Extracted data
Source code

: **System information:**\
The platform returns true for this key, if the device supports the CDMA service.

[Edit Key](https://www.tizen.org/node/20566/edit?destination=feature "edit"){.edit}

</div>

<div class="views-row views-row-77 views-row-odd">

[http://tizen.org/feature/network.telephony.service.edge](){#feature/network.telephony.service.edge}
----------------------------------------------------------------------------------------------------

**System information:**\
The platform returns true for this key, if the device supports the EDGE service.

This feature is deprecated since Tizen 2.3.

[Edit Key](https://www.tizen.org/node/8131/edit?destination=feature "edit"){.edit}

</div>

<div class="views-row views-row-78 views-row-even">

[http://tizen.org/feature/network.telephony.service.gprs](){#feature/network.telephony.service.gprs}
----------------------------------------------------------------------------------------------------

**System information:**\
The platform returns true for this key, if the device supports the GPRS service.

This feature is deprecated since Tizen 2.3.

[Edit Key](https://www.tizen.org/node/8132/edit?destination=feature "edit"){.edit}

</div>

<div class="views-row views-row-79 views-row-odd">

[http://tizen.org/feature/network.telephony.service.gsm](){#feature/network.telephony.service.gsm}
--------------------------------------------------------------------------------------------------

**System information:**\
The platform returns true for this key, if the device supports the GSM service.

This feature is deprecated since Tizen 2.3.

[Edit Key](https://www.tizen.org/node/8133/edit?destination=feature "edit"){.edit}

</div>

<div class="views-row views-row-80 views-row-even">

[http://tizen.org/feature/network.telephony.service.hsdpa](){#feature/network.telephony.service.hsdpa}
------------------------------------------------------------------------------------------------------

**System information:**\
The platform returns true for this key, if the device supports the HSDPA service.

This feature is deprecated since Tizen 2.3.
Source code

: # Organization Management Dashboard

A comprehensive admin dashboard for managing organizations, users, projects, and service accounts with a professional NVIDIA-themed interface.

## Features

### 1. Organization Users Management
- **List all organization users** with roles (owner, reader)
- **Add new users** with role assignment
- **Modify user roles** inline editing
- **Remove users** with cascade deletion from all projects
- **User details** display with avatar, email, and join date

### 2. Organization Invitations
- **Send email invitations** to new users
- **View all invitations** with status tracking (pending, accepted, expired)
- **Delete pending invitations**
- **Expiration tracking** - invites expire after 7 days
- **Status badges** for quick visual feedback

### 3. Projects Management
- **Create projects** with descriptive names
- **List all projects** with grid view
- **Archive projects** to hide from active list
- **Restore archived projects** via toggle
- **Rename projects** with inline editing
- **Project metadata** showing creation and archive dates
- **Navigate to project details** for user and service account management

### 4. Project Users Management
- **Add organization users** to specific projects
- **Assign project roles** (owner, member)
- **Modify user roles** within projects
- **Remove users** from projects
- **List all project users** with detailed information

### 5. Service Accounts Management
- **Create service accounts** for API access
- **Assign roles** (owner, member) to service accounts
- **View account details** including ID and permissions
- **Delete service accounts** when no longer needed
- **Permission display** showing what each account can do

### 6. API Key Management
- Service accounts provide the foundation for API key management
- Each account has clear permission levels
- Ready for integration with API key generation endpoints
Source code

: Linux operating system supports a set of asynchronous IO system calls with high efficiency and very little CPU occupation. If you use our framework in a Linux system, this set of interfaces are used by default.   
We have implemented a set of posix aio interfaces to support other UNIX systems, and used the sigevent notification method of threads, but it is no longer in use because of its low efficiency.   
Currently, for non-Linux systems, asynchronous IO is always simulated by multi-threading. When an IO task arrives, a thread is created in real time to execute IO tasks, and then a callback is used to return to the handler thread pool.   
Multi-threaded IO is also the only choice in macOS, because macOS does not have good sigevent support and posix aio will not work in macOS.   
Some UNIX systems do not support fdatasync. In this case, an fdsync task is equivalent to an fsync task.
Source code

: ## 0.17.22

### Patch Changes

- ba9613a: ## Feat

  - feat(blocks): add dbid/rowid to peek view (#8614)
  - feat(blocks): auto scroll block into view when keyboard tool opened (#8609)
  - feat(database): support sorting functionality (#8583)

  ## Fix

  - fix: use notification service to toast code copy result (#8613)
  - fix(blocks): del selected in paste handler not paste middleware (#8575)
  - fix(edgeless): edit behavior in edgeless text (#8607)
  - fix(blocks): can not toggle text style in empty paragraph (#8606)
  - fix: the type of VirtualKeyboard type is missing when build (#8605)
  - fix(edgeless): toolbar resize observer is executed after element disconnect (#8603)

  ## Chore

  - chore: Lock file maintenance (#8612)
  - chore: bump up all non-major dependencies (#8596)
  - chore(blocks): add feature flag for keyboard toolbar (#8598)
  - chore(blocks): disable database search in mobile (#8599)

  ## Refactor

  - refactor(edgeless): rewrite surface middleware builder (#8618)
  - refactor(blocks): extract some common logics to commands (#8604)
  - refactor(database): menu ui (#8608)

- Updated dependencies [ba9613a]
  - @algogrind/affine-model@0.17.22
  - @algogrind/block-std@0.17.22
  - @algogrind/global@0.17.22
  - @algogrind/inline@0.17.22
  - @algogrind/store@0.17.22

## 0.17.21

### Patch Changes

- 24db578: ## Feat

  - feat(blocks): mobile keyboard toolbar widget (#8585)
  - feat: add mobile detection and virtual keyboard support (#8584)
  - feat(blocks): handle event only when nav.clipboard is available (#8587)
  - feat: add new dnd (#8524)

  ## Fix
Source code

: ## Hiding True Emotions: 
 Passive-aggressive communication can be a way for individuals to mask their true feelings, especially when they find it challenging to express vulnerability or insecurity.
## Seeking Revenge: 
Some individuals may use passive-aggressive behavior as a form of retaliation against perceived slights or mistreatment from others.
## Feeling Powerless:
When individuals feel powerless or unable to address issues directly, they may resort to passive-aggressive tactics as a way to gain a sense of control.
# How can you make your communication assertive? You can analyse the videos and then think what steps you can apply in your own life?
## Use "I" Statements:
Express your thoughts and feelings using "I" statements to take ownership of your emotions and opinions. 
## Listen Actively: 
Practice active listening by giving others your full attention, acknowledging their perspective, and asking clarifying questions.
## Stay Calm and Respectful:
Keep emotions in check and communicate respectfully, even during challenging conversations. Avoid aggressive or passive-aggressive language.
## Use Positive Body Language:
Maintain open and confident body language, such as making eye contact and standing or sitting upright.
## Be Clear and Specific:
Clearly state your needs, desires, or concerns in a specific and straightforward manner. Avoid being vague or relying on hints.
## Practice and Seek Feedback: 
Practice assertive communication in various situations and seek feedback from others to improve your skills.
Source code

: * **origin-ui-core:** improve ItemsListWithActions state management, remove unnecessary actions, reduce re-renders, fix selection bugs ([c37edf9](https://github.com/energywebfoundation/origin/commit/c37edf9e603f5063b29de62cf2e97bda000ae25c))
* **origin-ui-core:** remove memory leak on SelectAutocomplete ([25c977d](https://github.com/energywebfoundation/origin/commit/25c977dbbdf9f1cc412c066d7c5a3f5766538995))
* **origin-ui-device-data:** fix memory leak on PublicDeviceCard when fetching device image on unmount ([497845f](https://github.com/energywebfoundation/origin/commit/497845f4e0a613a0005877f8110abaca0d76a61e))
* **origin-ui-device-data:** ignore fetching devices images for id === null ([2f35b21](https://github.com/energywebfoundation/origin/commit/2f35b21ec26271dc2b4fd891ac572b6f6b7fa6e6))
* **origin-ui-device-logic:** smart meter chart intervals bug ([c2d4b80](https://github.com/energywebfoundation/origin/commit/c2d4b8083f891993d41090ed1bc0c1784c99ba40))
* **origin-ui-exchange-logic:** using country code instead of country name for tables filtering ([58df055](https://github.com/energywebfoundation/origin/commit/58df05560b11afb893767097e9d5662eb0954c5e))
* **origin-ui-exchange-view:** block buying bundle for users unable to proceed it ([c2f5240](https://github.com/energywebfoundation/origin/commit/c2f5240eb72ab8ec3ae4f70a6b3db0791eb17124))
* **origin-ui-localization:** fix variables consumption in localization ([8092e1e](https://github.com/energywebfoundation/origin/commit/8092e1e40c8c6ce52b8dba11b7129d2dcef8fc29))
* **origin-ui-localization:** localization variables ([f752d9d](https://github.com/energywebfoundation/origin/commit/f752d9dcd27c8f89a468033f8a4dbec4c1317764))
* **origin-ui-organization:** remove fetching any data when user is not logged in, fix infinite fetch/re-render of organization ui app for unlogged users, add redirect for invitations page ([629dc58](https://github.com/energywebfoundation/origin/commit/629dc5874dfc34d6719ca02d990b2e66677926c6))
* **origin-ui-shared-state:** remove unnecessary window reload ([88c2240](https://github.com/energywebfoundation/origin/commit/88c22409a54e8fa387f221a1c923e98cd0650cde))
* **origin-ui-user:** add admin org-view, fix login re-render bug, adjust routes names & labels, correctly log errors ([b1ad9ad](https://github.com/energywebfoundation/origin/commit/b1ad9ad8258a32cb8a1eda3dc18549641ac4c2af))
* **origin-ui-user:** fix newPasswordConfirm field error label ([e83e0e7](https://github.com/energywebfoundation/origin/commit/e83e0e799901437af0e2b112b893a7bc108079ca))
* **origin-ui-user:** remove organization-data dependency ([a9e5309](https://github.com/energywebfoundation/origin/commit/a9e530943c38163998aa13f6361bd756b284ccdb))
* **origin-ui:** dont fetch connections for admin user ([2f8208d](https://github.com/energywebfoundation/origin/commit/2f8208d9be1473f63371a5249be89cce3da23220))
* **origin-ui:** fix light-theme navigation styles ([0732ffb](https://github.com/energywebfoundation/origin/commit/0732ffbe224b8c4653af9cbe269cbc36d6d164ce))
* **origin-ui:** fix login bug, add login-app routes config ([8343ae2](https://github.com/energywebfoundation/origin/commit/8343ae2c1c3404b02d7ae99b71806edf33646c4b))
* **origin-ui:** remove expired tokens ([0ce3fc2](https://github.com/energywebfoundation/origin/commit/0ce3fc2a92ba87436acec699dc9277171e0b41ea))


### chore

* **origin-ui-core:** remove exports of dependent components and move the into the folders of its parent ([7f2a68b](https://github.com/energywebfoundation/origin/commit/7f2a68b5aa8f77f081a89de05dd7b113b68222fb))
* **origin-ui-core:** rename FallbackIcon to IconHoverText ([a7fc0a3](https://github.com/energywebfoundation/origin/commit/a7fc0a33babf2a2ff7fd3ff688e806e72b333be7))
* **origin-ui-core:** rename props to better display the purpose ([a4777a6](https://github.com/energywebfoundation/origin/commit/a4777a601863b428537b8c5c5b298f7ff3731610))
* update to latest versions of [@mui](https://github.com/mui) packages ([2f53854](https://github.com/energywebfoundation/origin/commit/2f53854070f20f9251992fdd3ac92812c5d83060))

Aim of the exercise
Render the lines above, from the one holding "### 1. Organization Users Management" to the one holding "- **Status badges** for quick visual feedback", both included, as a numbered list, leaving out any blank lines.

Result of the task
1. ### 1. Organization Users Management
2. - **List all organization users** with roles (owner, reader)
3. - **Add new users** with role assignment
4. - **Modify user roles** inline editing
5. - **Remove users** with cascade deletion from all projects
6. - **User details** display with avatar, email, and join date
7. ### 2. Organization Invitations
8. - **Send email invitations** to new users
9. - **View all invitations** with status tracking (pending, accepted, expired)
10. - **Delete pending invitations**
11. - **Expiration tracking** - invites expire after 7 days
12. - **Status badges** for quick visual feedback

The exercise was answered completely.